Tugas Anda:
Tolong tulis ulang baris-baris dari baris yang memuat "this 1043×1028 image." sampai baris yang memuat "[522, 507, 601, 540] StreetNumber: 2746", termasuk kedua baris itu, dengan mengganti "reading order" menjadi "display order" tanpa mengubah bagian lain.

Catatan yang Diberikan:

◇ ◇ ◇ ◇

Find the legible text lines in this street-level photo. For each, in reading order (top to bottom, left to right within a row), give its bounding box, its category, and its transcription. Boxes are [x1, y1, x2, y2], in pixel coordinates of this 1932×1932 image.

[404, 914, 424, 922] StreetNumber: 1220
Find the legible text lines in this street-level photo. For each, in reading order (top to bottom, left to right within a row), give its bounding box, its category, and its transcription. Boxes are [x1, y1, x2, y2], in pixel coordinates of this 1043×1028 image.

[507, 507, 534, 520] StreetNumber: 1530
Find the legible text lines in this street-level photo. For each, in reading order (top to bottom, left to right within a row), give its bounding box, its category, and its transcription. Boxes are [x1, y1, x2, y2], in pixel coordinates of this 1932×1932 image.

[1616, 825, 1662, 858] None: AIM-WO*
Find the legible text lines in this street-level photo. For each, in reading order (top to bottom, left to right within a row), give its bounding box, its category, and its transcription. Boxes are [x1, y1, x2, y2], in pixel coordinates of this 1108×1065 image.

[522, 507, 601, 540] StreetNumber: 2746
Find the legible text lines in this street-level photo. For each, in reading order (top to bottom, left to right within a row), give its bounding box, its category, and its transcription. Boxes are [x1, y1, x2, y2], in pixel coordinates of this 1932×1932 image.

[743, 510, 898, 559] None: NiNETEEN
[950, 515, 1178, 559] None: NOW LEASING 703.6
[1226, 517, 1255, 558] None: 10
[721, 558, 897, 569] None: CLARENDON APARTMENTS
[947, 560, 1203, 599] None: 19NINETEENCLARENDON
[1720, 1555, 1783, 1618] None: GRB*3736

◇ ◇ ◇ ◇

Jawaban Benar:
Find the legible text lines in this street-level photo. For each, in display order (top to bottom, left to right within a row), give its bounding box, its category, and its transcription. Boxes are [x1, y1, x2, y2], in pixel coordinates of this 1043×1028 image.

[507, 507, 534, 520] StreetNumber: 1530
Find the legible text lines in this street-level photo. For each, in display order (top to bottom, left to right within a row), give its bounding box, its category, and its transcription. Boxes are [x1, y1, x2, y2], in pixel coordinates of this 1932×1932 image.

[1616, 825, 1662, 858] None: AIM-WO*
Find the legible text lines in this street-level photo. For each, in display order (top to bottom, left to right within a row), give its bounding box, its category, and its transcription. Boxes are [x1, y1, x2, y2], in pixel coordinates of this 1108×1065 image.

[522, 507, 601, 540] StreetNumber: 2746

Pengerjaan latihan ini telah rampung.